Reproduce verbatim the text from the line with "Epost: info@lillaskobutiken.se" up to and including the line with "De uppgifter du" in the entries below.

= Beginning of Section =

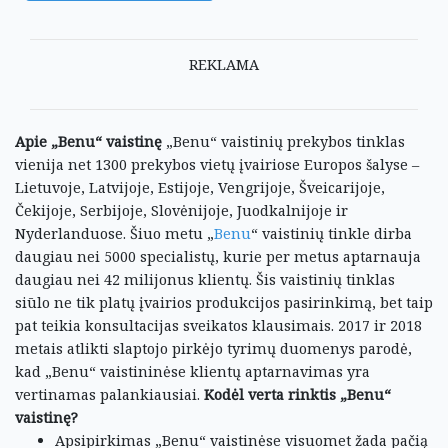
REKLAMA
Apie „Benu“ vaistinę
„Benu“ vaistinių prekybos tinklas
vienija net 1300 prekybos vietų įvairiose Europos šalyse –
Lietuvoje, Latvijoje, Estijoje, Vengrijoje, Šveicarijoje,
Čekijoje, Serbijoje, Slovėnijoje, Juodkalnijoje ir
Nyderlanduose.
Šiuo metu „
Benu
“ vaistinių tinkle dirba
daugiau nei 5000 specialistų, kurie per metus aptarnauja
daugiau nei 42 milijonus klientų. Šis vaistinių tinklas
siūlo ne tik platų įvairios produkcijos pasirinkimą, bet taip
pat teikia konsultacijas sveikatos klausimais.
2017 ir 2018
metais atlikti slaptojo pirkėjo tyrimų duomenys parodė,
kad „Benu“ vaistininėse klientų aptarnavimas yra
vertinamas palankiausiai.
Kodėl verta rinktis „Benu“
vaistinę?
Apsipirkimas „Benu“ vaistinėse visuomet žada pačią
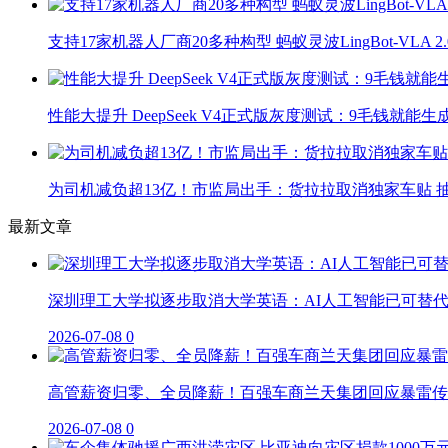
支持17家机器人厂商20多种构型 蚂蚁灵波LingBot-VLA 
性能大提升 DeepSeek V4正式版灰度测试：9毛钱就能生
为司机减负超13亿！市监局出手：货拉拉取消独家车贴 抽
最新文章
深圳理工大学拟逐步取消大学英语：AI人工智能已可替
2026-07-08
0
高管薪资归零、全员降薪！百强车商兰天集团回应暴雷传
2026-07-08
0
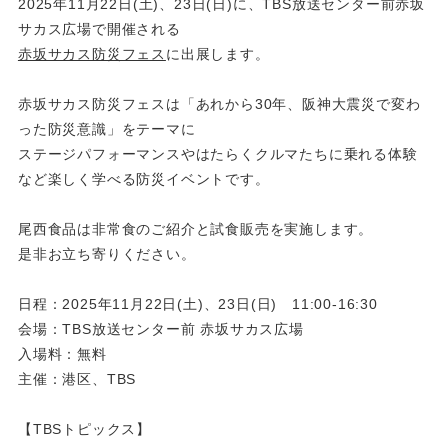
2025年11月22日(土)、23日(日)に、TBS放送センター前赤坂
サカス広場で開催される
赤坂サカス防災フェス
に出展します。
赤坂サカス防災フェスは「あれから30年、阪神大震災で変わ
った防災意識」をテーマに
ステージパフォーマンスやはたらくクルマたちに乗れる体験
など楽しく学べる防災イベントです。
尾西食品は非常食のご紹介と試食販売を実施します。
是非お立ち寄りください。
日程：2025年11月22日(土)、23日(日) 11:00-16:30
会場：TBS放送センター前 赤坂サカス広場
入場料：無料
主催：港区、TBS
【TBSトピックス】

= End of Section =
= Beginning of Section =

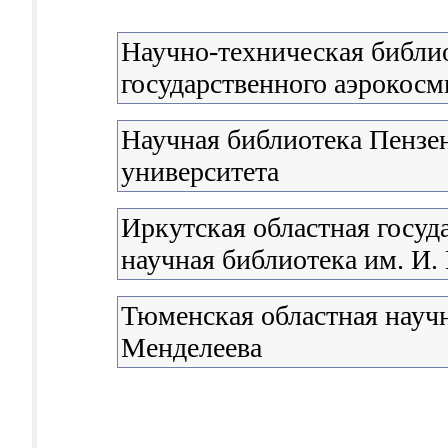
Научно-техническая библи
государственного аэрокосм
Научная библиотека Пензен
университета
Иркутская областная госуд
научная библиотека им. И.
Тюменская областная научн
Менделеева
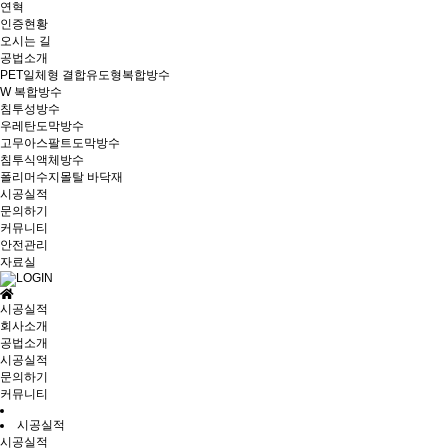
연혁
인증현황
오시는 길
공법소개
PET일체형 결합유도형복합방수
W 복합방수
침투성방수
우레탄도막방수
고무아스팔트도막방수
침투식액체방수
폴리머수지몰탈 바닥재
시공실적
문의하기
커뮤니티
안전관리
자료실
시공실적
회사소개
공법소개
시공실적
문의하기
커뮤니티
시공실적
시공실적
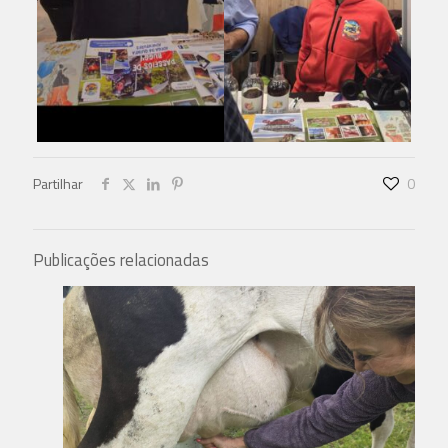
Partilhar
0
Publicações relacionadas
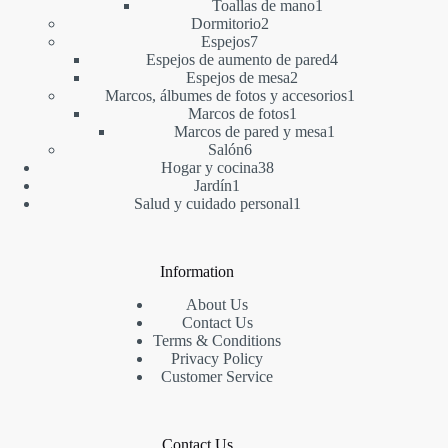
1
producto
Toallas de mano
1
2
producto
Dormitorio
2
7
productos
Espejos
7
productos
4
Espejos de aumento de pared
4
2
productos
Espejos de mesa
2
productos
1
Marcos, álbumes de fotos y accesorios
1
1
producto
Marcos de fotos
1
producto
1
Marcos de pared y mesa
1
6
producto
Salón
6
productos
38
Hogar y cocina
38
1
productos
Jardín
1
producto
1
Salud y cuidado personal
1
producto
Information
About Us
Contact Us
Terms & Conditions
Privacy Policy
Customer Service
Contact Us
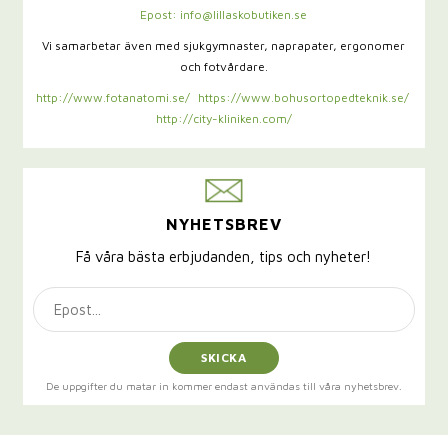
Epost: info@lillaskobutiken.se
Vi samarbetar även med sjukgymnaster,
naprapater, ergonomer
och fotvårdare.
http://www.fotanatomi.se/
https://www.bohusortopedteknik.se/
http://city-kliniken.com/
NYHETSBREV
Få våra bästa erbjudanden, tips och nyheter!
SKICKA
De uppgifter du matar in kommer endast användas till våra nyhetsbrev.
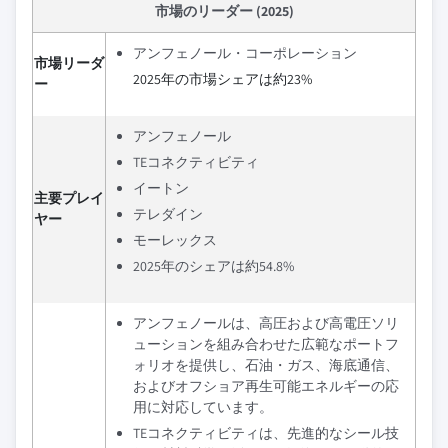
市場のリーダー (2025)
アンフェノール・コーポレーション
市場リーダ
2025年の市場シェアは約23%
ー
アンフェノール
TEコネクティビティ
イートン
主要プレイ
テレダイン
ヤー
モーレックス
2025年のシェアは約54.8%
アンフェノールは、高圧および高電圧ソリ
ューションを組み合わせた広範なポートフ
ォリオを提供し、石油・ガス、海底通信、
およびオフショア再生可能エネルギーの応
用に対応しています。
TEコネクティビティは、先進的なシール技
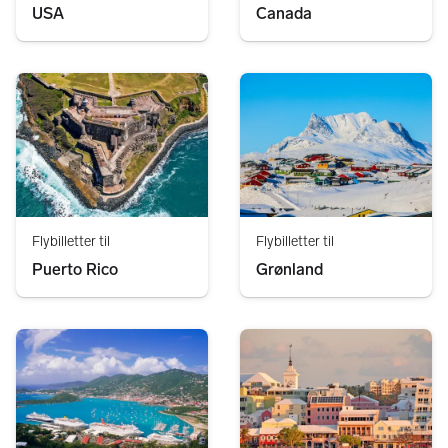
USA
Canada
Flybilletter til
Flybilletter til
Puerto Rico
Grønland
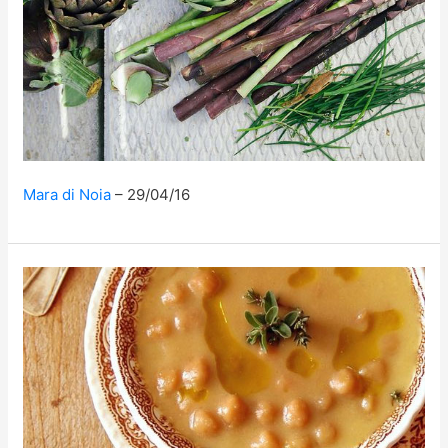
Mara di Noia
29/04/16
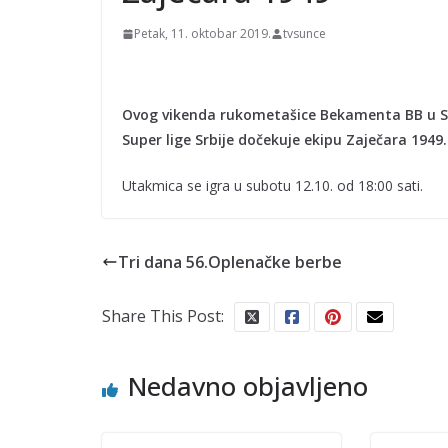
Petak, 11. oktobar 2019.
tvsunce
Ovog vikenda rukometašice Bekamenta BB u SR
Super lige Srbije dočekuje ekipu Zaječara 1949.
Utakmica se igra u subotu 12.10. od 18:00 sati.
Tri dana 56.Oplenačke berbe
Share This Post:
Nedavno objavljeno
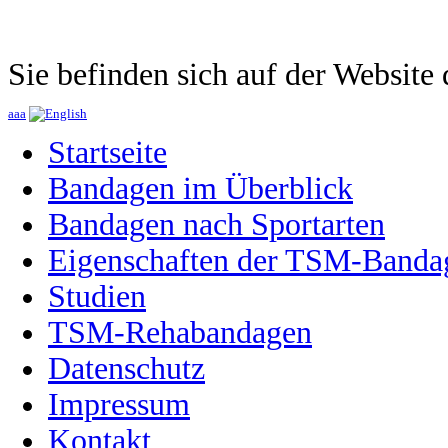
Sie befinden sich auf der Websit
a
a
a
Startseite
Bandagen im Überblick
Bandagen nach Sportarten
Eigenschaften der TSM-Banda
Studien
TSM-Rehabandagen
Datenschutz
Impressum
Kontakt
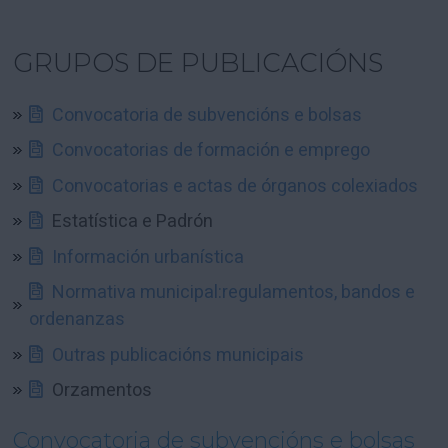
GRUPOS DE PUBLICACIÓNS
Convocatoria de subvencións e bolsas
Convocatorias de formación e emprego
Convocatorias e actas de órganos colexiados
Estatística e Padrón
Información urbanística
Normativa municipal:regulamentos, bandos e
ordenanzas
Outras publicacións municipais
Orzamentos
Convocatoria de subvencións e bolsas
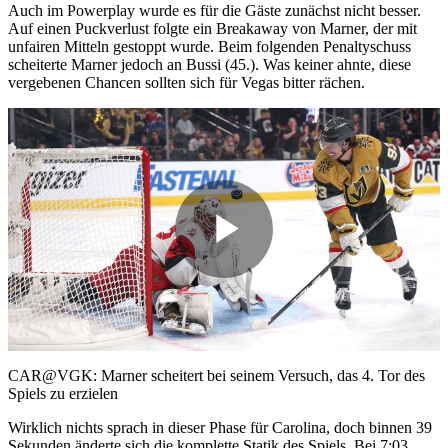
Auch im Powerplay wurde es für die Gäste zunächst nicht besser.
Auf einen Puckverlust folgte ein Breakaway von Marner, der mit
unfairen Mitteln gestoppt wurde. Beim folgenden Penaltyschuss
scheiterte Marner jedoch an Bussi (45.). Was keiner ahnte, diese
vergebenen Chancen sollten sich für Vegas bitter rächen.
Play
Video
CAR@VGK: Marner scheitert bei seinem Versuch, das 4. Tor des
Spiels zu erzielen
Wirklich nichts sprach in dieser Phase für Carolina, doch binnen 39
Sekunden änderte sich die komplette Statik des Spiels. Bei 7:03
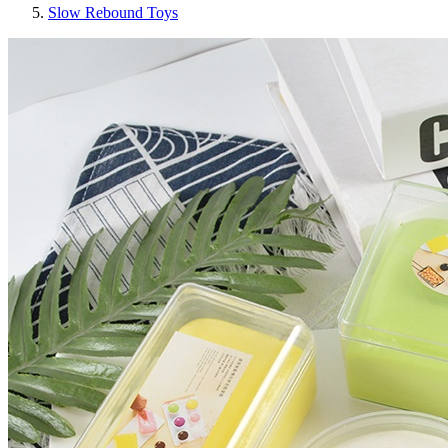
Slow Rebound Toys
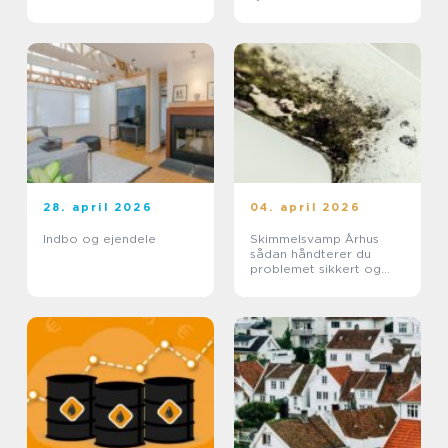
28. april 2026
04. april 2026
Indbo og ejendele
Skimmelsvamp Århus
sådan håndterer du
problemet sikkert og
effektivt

= End of Section =

- Answer to the problem
Epost: info@lillaskobutiken.se
Vi samarbetar även med sjukgymnaster,
naprapater, ergonomer
och fotvårdare.
http://www.fotanatomi.se/
https://www.bohusortopedteknik.se/
http://city-kliniken.com/
NYHETSBREV
Få våra bästa erbjudanden, tips och nyheter!
SKICKA
De uppgifter du matar in kommer endast användas till våra nyhetsbrev.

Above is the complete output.